The book is divided
into six chapters:
I.
Introduction
II.
The
Tokyo Trial
III.
Problems
of International Law
IV.
Problems
of Legal Process
V.
Problems
of History
VI.
After
the Trial
Minear dedicated his book “to the
many Americans whose opposition to the war in Indochina has made them exiles,
criminals, or aliens in their own land.”
This dedication, reading it 42 years after
publication, made no sense to me. Wasn’t
the book about the Tokyo Trials? Why had
the author dedicated the book to Americans who were anti-“the war in
Indochina”? Had the publisher misprinted
something? What was this “war in
Indochina” about?
Despite being a history professor,
Minear attempted to take on the Tokyo War Trials, which were essentially legal
proceedings to try the masterminds of the Pacific War, with the Nuremburg
Trials as a precedent. This is a strange
combination for me. For a historian, the
Tokyo War Trials was a relatively new event, especially at the time of Minear’s
writing. Furthermore, I couldn’t be sure
if Mineaer was legally trained to comprehend the intricacies of International
Law, by which the Tokyo War Trials were conducted
I took a semester of Law, and the lecturers only covered legislation,
Tort and Contract Law, so the Law by which both the Nuremburg Trials and the
Tokyo War Trials were conducted were baffling to me.

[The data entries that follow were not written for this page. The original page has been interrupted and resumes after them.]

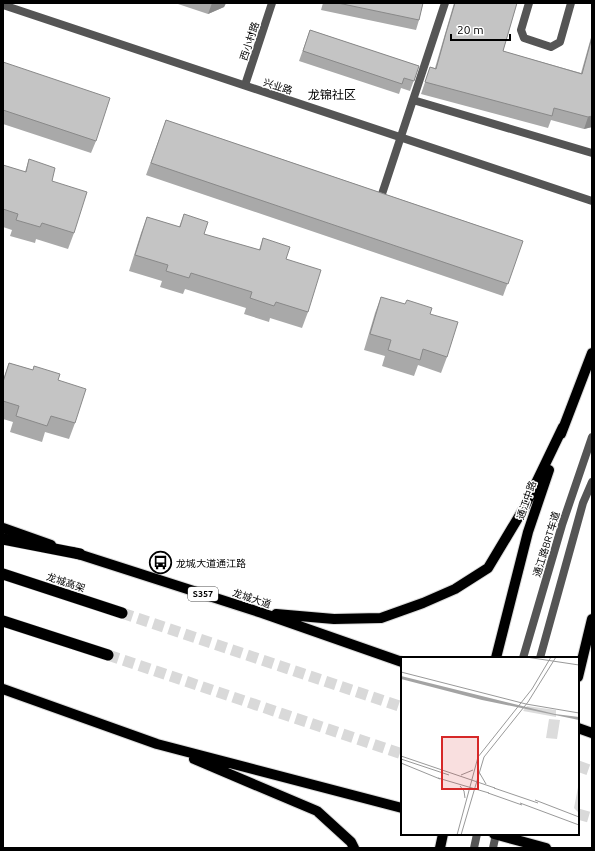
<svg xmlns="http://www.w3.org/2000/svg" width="595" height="851" viewBox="0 0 595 851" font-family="Ubuntu,'Noto Sans SC',sans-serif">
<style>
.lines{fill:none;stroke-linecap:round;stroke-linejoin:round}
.trunk-tunnel{stroke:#d9d9d9;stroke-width:11;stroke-dasharray:11 5.5;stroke-linecap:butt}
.primary-casing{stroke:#dbdbdb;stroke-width:12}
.trunk-casing{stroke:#dbdbdb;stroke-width:12}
.service{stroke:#555;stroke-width:8}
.minor{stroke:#555;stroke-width:8}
.tertiary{stroke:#555;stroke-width:8}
.primary{stroke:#000;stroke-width:10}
.trunk{stroke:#000;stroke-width:11}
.wall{fill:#a9a9a9}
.shaded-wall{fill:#898989}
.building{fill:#c4c4c4;stroke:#898989}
.labels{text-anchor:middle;stroke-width:3;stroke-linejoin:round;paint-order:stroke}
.shield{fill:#fff;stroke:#4c4c4c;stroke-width:1}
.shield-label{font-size:9px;font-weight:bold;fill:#000}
.street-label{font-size:10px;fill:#000;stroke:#fff}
.poi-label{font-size:10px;fill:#000;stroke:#fff;text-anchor:start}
.quarter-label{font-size:12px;fill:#000;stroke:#fff}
.inset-road{fill:none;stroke:#999;stroke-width:1}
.view{fill:#d62828;fill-opacity:0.15;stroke:#d62828;stroke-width:2}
.inset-edge{fill:none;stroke:#000;stroke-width:2}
</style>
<rect width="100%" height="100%" fill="#fff"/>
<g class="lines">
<path class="trunk-tunnel" d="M 122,613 L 402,707
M 108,655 L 402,754
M 578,766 L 592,771
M 578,814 L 592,818"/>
<defs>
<path id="primary" d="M 561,434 L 592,353
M 3,528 L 51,545
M 72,552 L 262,613 L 402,662
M 276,614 L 334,619 L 381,618 L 423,603 L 455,589 L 488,568 L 524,508 L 563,427
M 496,658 L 528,532 L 549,470
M 578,677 L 592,619
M 3,689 L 157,744 L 402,808
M 578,728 L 592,733
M 194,759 L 317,811 L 351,842 L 354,848
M 494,834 L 546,848
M 440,848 L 443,834"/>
<path id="trunk" d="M 3,539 L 80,554
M 3,574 L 122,613
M 3,621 L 108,655"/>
</defs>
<use href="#primary" class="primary-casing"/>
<use href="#trunk" class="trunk-casing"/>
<path class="service" d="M 529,3 L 521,30 L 524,38 L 551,47 L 560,42 L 571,3
M 413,100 L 592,153
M 380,200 L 445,3
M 523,658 L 562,525 L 592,437
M 540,658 L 583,503 L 592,482
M 474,848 L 477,834
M 493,848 L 496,834"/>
<path class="minor" d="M 245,85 L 272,3"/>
<path class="tertiary" d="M 3,5 L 592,201"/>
<use href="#primary" class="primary"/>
<use href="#trunk" class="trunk"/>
</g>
<path class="wall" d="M 175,3 L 226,3 L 224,7 L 208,14 Z
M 323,3 L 423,3 L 419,20 L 416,30 L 321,10 Z
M 454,3 L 517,3 L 503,51 L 581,73 L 592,34 L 592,127 L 584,129 L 551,120 L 548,128 L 421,94 L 430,67 L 435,68 L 442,44 Z
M 310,30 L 419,66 L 410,91 L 401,88 L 399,94 L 299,61 Z
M 3,62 L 96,141 L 91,153 L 3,124 Z
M 166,120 L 523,241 L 503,296 L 146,175 Z
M 29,159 L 52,181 L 74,233 L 68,249 L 36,239 L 35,243 L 10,236 L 12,230 L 3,227 L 3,165 L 25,172 Z
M 184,214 L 204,234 L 259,250 L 263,238 L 286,259 L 308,312 L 302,328 L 270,318 L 269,322 L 244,314 L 246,308 L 185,289 L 183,294 L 160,287 L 162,281 L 129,271 L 141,233 L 147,217 L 179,227 Z
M 381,297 L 430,314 L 447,357 L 441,373 L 418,365 L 414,376 L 382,366 L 385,356 L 364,350 L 375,313 Z
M 9,363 L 33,370 L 58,380 L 75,423 L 69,439 L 45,432 L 42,442 L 10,432 L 13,422 L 3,419 L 3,380 Z"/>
<path class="shaded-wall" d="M 212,3 L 226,3 L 224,7 L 208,14 Z
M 592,116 L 592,127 L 584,129 L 588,117 Z"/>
<path class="building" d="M 338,3 L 423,3 L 419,20 Z
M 455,3 L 517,3 L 503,51 L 582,74 L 592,37 L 592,116 L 588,117 L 554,108 L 552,116 L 425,82 L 430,67 L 436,69 L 446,33 Z
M 310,30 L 419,66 L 414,81 L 404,78 L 402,84 L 303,51 Z
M 3,62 L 110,98 L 96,141 L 3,110 Z
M 166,120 L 523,241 L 508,284 L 151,163 Z
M 29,159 L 55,168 L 52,181 L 87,192 L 74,233 L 42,223 L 40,227 L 16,220 L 18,214 L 3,209 L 3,165 L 26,172 Z
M 184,214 L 208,222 L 204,234 L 260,250 L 263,238 L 290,247 L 286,259 L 321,270 L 308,312 L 276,302 L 274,306 L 250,298 L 252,292 L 191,273 L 189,278 L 166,271 L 168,265 L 135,255 L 147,217 L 180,227 Z
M 381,297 L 405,304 L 407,300 L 432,308 L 430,314 L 458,322 L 447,357 L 423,349 L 420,360 L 388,350 L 391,340 L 370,334 Z
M 9,363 L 33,370 L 34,366 L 60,374 L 58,380 L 86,389 L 75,423 L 51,416 L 47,426 L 16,416 L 19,406 L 3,401 L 3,382 Z"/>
<defs>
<symbol id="bus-ring" viewBox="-11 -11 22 22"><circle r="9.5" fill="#fff" stroke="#000" stroke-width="1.5"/><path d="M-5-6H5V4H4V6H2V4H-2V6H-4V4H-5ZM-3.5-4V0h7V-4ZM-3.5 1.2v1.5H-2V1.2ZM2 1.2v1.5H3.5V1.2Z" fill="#000"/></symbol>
</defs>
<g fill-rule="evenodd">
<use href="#bus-ring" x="148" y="550" width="25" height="25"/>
</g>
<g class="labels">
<rect class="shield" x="188" y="587" width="30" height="14" rx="3"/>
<g class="shield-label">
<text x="203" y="597">S357</text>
</g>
<g class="street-label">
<text transform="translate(249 41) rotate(-72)" y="4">西小村路</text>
<text transform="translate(278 86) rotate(18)" y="4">兴业路</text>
<text transform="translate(526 500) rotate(-71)" y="4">通江中路</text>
<text transform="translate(546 544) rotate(-73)" y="4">通江路BRT车道</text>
<text transform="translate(66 582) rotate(18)" y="4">龙城高架</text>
<text transform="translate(252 598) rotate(18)" y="4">龙城大道</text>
</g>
<g class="poi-label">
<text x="176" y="567">龙城大道通江路</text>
</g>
<g class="quarter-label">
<text x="332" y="99">龙锦社区</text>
</g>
</g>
<g transform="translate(401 657)">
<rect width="178" height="178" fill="#fff"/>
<path d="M 126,49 L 155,53 L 155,60 L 122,54 ZM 148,62 L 159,63 L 156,82 L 145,81 ZM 178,125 L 178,156 L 173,151 Z" fill="#dcdcdc"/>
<path d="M 0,19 L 154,57 L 178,60 L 178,63 L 81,43 L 0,22 Z" fill="#a3a3a3"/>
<path class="inset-road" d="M 125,0 L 178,8M 0,15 L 125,47 L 178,56M 0,99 L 94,131M 0,102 L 48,118M 0,106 L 39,122M 78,115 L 85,127M 60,118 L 72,113M 37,121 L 88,136M 59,129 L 63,134 L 64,141M 93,131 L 137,146M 87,136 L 121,148M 134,143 L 178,160M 119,146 L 178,168M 56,178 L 77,100 L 131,32 L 150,0M 60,178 L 83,100 L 127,45 L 155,0"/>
<path class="view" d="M 41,80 L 77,80 L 77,132 L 41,132 Z"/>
<rect width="178" height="178" class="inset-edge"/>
</g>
<rect width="595" height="851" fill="none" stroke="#000000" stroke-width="8"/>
<path d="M451 34v6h59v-6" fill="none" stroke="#000000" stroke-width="2"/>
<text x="457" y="34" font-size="12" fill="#000000" stroke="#ffffff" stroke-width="3" paint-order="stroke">20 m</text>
</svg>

Minear questioned the “integrity of
the tribunal and ….compelling evidence that the trial was a biased
proceeding.” He listed evidence of what
he considered biasness on the part of the Allied Justice. He refuted the assertions that the so-called
Class A criminals were legally guilty, challenging the basis of the Tokyo
Trials in international law.
I do not have much background
knowledge about the Tokyo Trials, [図説|東京裁判] having been my first contact with
the subject matter. Neither do I know
what exactly international law constitutes.
In addition, Minear’s perception, so strongly weaved into the book, made
it difficult for me to sieve out fact from Minear’s own stand on this topic.
But I did notice that for both the
Nuremburg Trials and the Tokyo Trials, military trials were held by the
victorious Allied forces to try the Nazis and members of Tojo and his
predecessor’s Governments. Judges and
prosecutors were all from the Allied powers.
Curiously, countries which declared their neutrality during World War
II, among them Sweden and Switzerland had no representatives either as Judges
or prosecutors on neither the Nuremburg Trials nor Tokyo Trials. It would not make it difficult to conclude,
at a quick glance at the composition of the Judges (especially), of the
biasness of the Trials. It would not
have been a difficult task for some people to interpret the Trials as Victor’s
Justice. This might be the basis of the controversy about
the Trials that lingers till today in certain quarters.